= What the exercise asks =
Copy the material word for word, everything from the line containing "city: Lake City" down to the line containing "longitude: -1.4713", both of those lines included, and omit the pictures from your answer.

= Excerpted data =
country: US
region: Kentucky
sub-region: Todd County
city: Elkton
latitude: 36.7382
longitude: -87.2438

==

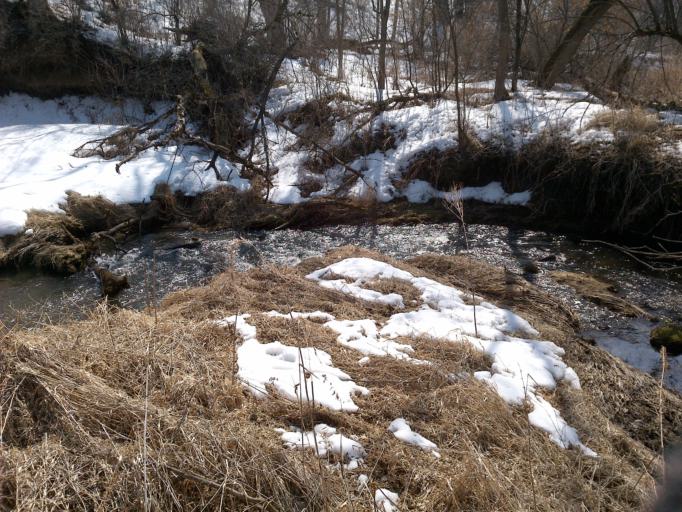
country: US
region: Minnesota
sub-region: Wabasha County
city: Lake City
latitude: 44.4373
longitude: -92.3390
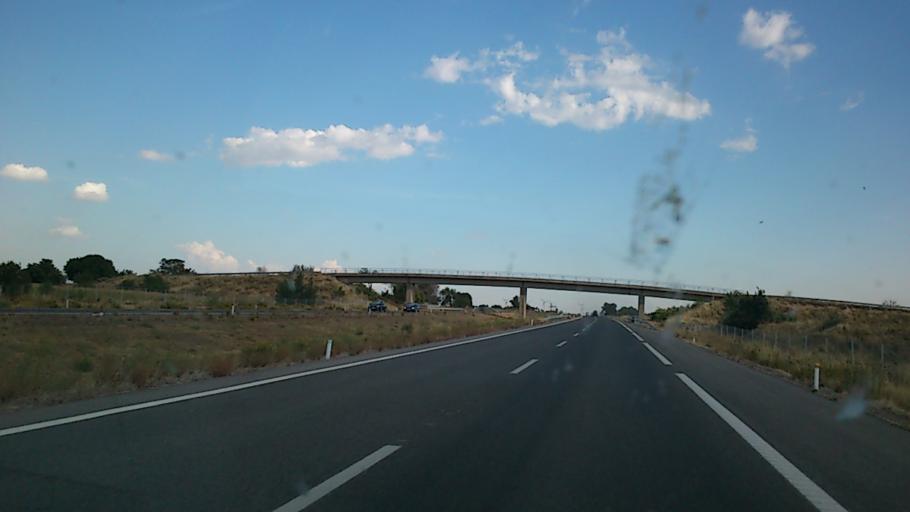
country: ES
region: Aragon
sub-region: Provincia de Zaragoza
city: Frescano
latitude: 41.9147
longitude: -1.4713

= Problem solution =
city: Lake City
latitude: 44.4373
longitude: -92.3390
country: ES
region: Aragon
sub-region: Provincia de Zaragoza
city: Frescano
latitude: 41.9147
longitude: -1.4713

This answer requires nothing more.